Por Redação Diário Local
O ex-goleiro Bruno Fernandes acionou a emissora Band e a apresentadora Catia Fonseca na Justiça, pedindo uma indenização de R$ 4 milhões por danos morais e violação de direito de imagem. O processo baseia-se em reportagens e declarações da apresentadora que, segundo o atleta, prejudicaram sua imagem e dificultaram a obtenção de novos trabalhos.
A ação judicial tramita na 1ª Vara Cível da Comarca de Cabo Frio, no Tribunal de Justiça do Rio de Janeiro. Na petição, o ex-jogador aponta que uma série de conteúdos exibidos pela emissora afetou sua vida profissional.
Um dos pontos centrais do processo é uma declaração feita por Catia Fonseca em 11 de agosto de 2022 (quinta-feira). Na ocasião, durante o programa Melhor da Tarde, a apresentadora comentou sobre a relação de Bruno com o filho, Bruno Samudio, fruto do relacionamento com a vítima Eliza Samudio.
No vídeo citado na ação, a apresentadora expressou indignação com a postura do atleta em relação ao filho, classificando-o com termos pejorativos. Além da emissora, Catia Fonseca também figura como ré no processo movido pelo ex-jogador.
No entendimento do ex-goleiro, a continuidade das reportagens e menções ao caso em programas da emissora tem causado danos constantes. Por isso, ele tentou obter uma medida judicial para impedir novas publicações sobre o tema ou menções ao seu nome no programa de Catia.
O que diz a Justiça sobre o caso?
O pedido de interrupção das matérias foi negado pela Justiça.

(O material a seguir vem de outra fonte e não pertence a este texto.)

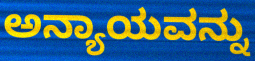
ಅನ್ಯಾಯವನ್ನು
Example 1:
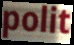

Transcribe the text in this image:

polit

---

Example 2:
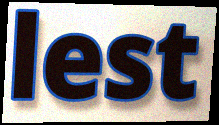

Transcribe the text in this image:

lest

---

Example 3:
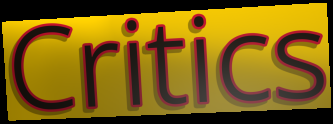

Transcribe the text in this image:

Critics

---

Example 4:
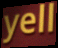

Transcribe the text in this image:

yell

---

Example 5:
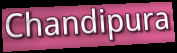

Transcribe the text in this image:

Chandipura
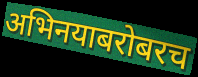
अभिनयाबरोबरच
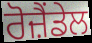
ਰੋਜ਼ੈਂਡੇਲ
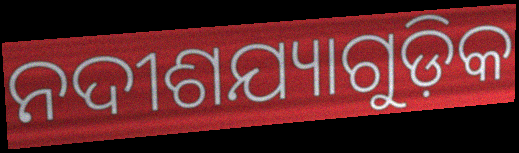
ନଦୀଶଯ୍ୟାଗୁଡ଼ିକ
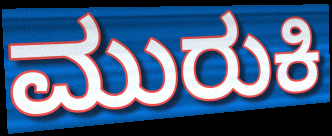
ಮುರುಕಿ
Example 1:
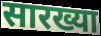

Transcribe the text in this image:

सारख्या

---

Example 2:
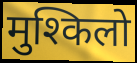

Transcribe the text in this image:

मुश्किलो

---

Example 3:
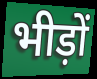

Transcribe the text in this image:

भीड़ों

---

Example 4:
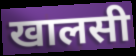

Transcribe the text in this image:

खालसी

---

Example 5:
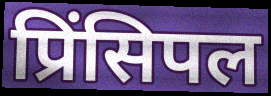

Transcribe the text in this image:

प्रिंसिपल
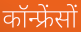
कॉन्फ्रेंसों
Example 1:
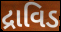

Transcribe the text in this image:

દ્રાવિડ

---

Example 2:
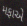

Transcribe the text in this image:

મફાએ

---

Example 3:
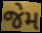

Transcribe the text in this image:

જેમ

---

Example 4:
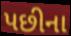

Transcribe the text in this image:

પછીના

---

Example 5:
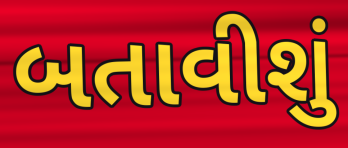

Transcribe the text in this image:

બતાવીશું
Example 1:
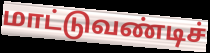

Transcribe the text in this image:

மாட்டுவண்டிச்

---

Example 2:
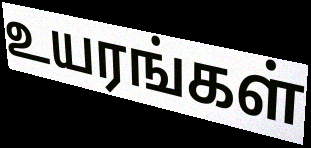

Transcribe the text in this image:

உயரங்கள்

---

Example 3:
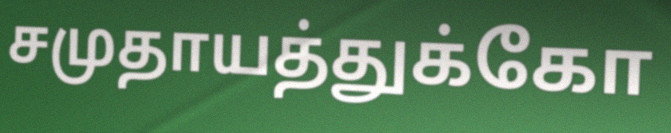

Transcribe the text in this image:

சமுதாயத்துக்கோ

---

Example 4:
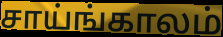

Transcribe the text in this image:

சாய்ங்காலம்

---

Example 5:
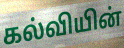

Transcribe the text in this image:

கல்வியின்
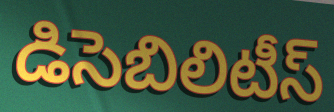
డిసెబిలిటీస్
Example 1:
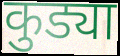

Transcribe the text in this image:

कुड्या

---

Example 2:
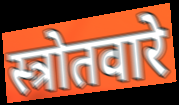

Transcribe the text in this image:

स्त्रोतवारे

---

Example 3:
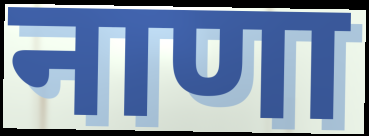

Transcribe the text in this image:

नाणा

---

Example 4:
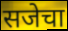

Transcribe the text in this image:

सजेचा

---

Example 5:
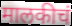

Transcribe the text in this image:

मालकीचं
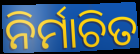
ନିର୍ମାଚିତ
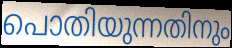
പൊതിയുന്നതിനും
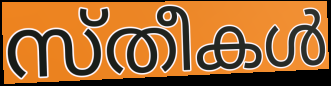
സ്തീകൾ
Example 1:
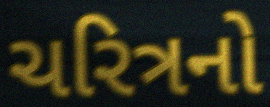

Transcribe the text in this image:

ચરિત્રનો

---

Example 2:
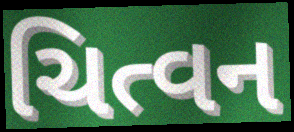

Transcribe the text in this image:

ચિત્વન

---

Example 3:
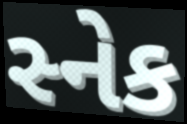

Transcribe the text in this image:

સ્નેક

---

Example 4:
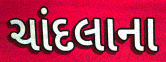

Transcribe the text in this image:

ચાંદલાના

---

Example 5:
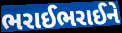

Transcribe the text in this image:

ભરાઈભરાઈને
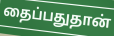
தைப்பதுதான்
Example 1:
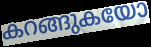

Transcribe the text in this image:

കറങ്ങുകയോ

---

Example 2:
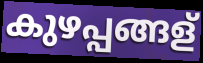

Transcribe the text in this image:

കുഴപ്പങ്ങള്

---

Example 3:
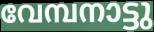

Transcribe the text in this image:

വേമ്പനാട്ടു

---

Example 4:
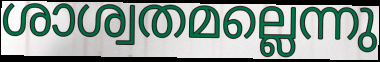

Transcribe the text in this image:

ശാശ്വതമല്ലെന്നു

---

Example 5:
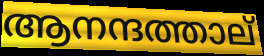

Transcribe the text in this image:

ആനന്ദത്താല്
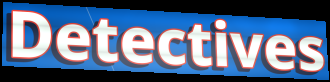
Detectives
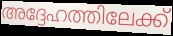
അദ്ദേഹത്തിലേക്ക്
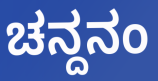
ಚನ್ದನಂ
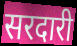
सरदारी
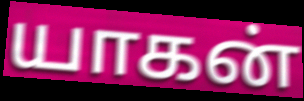
யாகன்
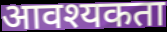
आवश्यकता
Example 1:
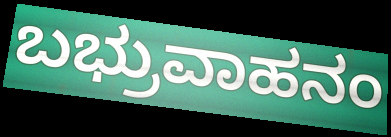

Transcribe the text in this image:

ಬಭ್ರುವಾಹನಂ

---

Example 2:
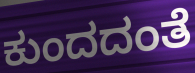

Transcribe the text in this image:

ಕುಂದದಂತೆ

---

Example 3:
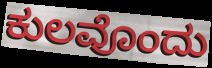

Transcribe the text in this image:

ಕುಲವೊಂದು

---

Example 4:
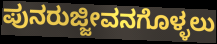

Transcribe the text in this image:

ಪುನರುಜ್ಜೀವನಗೊಳ್ಳಲು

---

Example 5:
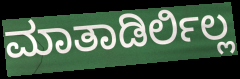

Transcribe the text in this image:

ಮಾತಾಡಿರ್ಲಿಲ್ಲ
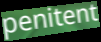
penitent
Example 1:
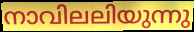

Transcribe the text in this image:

നാവിലലിയുന്നു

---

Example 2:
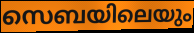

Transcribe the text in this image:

സെബയിലെയും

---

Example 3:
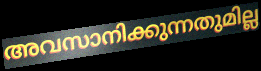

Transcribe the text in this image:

അവസാനിക്കുന്നതുമില്ല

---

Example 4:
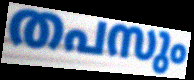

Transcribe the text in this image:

തപസും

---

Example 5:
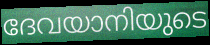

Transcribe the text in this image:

ദേവയാനിയുടെ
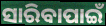
ସାରିବାପାଇଁ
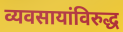
व्यवसायांविरुद्ध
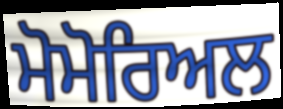
ਮੋਮੋਰਿਅਲ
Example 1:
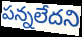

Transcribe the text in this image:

పన్నలేదని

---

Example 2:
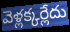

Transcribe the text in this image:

వెళ్లక్కర్లేదు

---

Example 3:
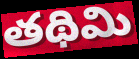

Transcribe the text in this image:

తథిమి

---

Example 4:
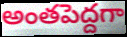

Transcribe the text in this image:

అంతపెద్దగా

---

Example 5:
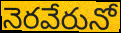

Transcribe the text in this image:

నెరవేరునో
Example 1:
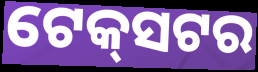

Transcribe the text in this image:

A juíza Juliana Gonçalves Figueira decidiu que a liberdade de expressão deve prevalecer como regra, podendo ser restringida apenas em casos de conteúdo comprovadamente falso ou criminoso.
De acordo com a magistrada, embora uma das matérias apresentasse um "tom pejorativo", não houve risco jurídico que justificasse a retirada imediata do conteúdo. A decisão fundamentou que o ex-atleta é considerado uma pessoa pública.
A decisão judicial destacou ainda que o processo criminal relacionado à morte de Eliza Samudio, ocorrido em 2010, teve ampla repercussão na imprensa. Dessa forma, os fatos continuam sob o escrutínio da opinião pública e da cobertura midiática.